社会
2021年08月10日 12時22分  11面

レーダー基地建設に反対する会が住民ら対象に学習会【山陽小野田】

増山さんの説明を聞く参加者(埴生公民館で)

 防衛省が山陽小野田市埴生の海上自衛隊山陽受信所跡地で宇宙監視レーダーの設置を進めていることに伴い、同レーダー基地建設に反対する会は9日、埴生公民館で地元住民らを対象にした学習会を開いた。60人が参加し、物理学が専門の山口大名誉教授、増山博行さん(73)の説明に耳を傾けた。
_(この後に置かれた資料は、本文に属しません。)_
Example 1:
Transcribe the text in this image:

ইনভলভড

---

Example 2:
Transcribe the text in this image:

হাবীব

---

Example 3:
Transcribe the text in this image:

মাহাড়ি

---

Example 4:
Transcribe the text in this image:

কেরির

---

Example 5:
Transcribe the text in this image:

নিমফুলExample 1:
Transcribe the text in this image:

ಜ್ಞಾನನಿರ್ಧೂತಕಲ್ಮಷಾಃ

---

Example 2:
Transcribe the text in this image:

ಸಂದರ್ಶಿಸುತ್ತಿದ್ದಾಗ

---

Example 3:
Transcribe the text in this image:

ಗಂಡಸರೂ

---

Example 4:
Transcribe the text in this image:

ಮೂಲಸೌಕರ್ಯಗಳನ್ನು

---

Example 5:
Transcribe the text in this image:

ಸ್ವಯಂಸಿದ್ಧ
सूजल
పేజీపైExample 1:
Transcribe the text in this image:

 同会は、設置に不安を抱く市民が昨年12月に立ち上げた。住民を招いての学習会は初めてで、共同代表の中嶋光雄さんは「強力な電磁波が人体や生活に及ぼす影響は計り知れない。皆さんと一緒に勉強していきたい」とあいさつした。

 増山さんは「レーダーの原理と宇宙監視の方法」と題して講話。レーダーの分解能について説明後、詳細な数値が示されていない電磁波については、実例から類推して医療機器への影響などにも触れ、物理学における疑問点も挙げた。
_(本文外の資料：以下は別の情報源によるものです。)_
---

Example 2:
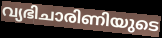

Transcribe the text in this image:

വ്യഭിചാരിണിയുടെ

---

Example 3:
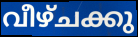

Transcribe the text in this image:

വീഴ്ചക്കു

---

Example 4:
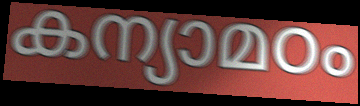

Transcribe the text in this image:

കന്യാമഠം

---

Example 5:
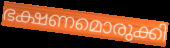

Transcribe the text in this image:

ഭക്ഷണമൊരുക്കിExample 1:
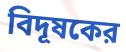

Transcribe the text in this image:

বিদূষকের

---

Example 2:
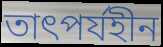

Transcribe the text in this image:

তাৎপর্যহীন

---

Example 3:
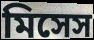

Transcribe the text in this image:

মিসেস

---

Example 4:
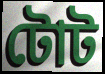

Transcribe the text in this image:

টোট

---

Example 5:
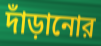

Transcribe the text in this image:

দাঁড়ানোর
 同会では他国の軍事衛星の監視、米国との情報共有といった役割も危惧している。質疑応答では来場者から電磁波による健康被害や日常生活への影響に関する多くの質問があり、市の対応への不満の声も聞かれた。

 同レーダーは、主に静止軌道上で運用されている人工衛星やその周辺を監視し、役割を終えた衛星の破片などとの衝突を事前に察知するもの。直径15㍍程度のパラボラアンテナ6基で構成され、2023年度の運用開始を目指している。

 同省中国四国防衛局は17年11月に概要や導入経緯について、19年8月にレーダー局舎やパラボラアンテナの整備について地元説明会を開催。今夏には周辺への電波の影響などの検証結果を踏まえた住民説明会を開催予定だったが、いまだ開催されていない。